Updated

WASHINGTON -- More people bought new homes in March, helping give the battered industry a small lift after the worst winter for sales in almost a half-century.

The Commerce Department says new-home sales rose 11 percent last month to a seasonally adjusted rate of 300,000 homes. That follows three straight monthly declines. But the pace remains far below the 700,000 homes a year that economists view as healthy.

Last year was the fifth consecutive year of declines for new-home sales. Economists say it could take years before sales return to a healthy pace. Poor sales of new homes mean fewer jobs in the construction industry, which normally powers economic recoveries following recessions.
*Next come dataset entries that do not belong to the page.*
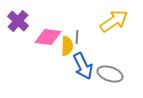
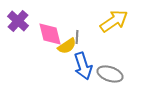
pink diamond: moved 2 px right, 3 px up; rotated 68 degrees clockwise
yellow semicircle: rotated 54 degrees clockwise
blue arrow: rotated 8 degrees clockwise
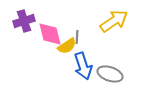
purple cross: moved 6 px right; rotated 30 degrees clockwise
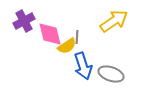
purple cross: rotated 10 degrees counterclockwise
gray ellipse: moved 1 px right
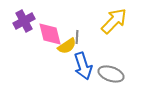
yellow arrow: rotated 12 degrees counterclockwise
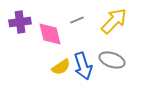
purple cross: moved 4 px left, 1 px down; rotated 20 degrees clockwise
gray line: moved 17 px up; rotated 64 degrees clockwise
yellow semicircle: moved 6 px left, 21 px down
gray ellipse: moved 1 px right, 14 px up
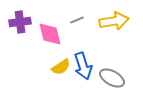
yellow arrow: rotated 36 degrees clockwise
gray ellipse: moved 18 px down; rotated 10 degrees clockwise
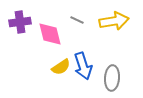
gray line: rotated 48 degrees clockwise
gray ellipse: rotated 65 degrees clockwise
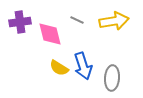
yellow semicircle: moved 2 px left, 1 px down; rotated 66 degrees clockwise
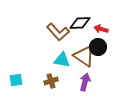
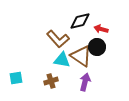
black diamond: moved 2 px up; rotated 10 degrees counterclockwise
brown L-shape: moved 7 px down
black circle: moved 1 px left
brown triangle: moved 3 px left
cyan square: moved 2 px up
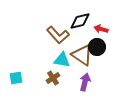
brown L-shape: moved 4 px up
brown triangle: moved 1 px right, 1 px up
brown cross: moved 2 px right, 3 px up; rotated 16 degrees counterclockwise
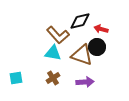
brown triangle: rotated 15 degrees counterclockwise
cyan triangle: moved 9 px left, 7 px up
purple arrow: rotated 72 degrees clockwise
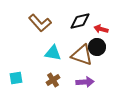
brown L-shape: moved 18 px left, 12 px up
brown cross: moved 2 px down
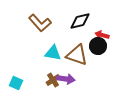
red arrow: moved 1 px right, 6 px down
black circle: moved 1 px right, 1 px up
brown triangle: moved 5 px left
cyan square: moved 5 px down; rotated 32 degrees clockwise
purple arrow: moved 19 px left, 3 px up; rotated 12 degrees clockwise
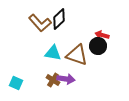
black diamond: moved 21 px left, 2 px up; rotated 30 degrees counterclockwise
brown cross: rotated 24 degrees counterclockwise
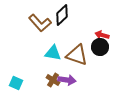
black diamond: moved 3 px right, 4 px up
black circle: moved 2 px right, 1 px down
purple arrow: moved 1 px right, 1 px down
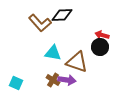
black diamond: rotated 40 degrees clockwise
brown triangle: moved 7 px down
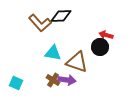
black diamond: moved 1 px left, 1 px down
red arrow: moved 4 px right
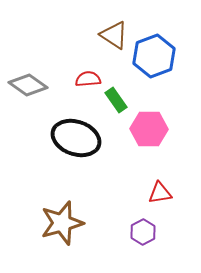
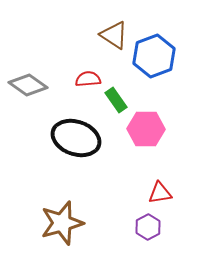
pink hexagon: moved 3 px left
purple hexagon: moved 5 px right, 5 px up
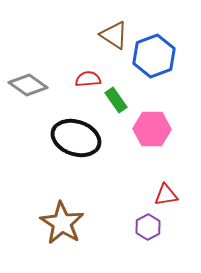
pink hexagon: moved 6 px right
red triangle: moved 6 px right, 2 px down
brown star: rotated 24 degrees counterclockwise
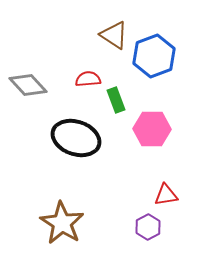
gray diamond: rotated 12 degrees clockwise
green rectangle: rotated 15 degrees clockwise
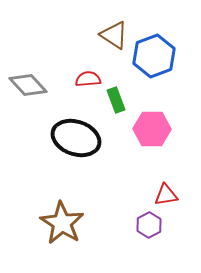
purple hexagon: moved 1 px right, 2 px up
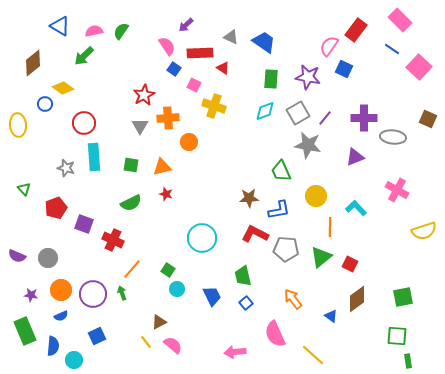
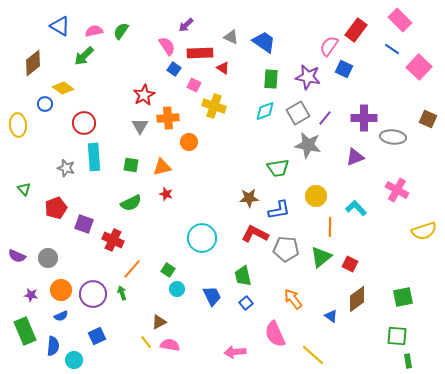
green trapezoid at (281, 171): moved 3 px left, 3 px up; rotated 75 degrees counterclockwise
pink semicircle at (173, 345): moved 3 px left; rotated 30 degrees counterclockwise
Each new home creates an average of three jobs for a year and $90,000 in taxes, according to the National Association of Home Builders.

The median price of a new home rose nearly 3 percent from February to $213,800. New-home prices are about 34 percent higher than the median price of re-sales -- more than twice the markup in healthy housing markets.

Many builders are waiting for the glut of foreclosures and other distressed properties to be cleared before stepping up construction. But with 1.2 million foreclosures forecast this year nationwide, according to foreclosure tracker RealtyTrac Inc., a turnaround isn't expected for years.

The seasonally adjusted number of new homes for sale in the United States is the fewest since the summer of 1967.

Builders have struggled to compete with a wave of foreclosures and short sales -- when a lender agrees to let a borrower sell a home for less than its market value. High unemployment, tight credit and a lingering fear that prices will fall further have also kept people from making home purchases.

Residential construction has all but come to a halt. Building permits, a gauge of future construction, sank in the winter to their lowest level in more than 50 years before recovering somewhat in March. But that improvement was spurred by a more than 28 percent jump in permits granted for apartment and condo buildings. That suggests that builders are confident people are flocking to rentals, not homeownership.

New-home sales rose in most regions of the country. Sales jumped nearly 67 percent in the Northeast, which was hit hard by wintry weather; by almost 26 percent in the West; and by nearly 13 percent in the Midwest. Sales fell 0.6 percent in the South, which accounts for the nation's biggest home-sale market.

Given the pace of new-home sales, it would take more than 7 months to clear them off the market. Economists say a six-month supply of homes is healthy.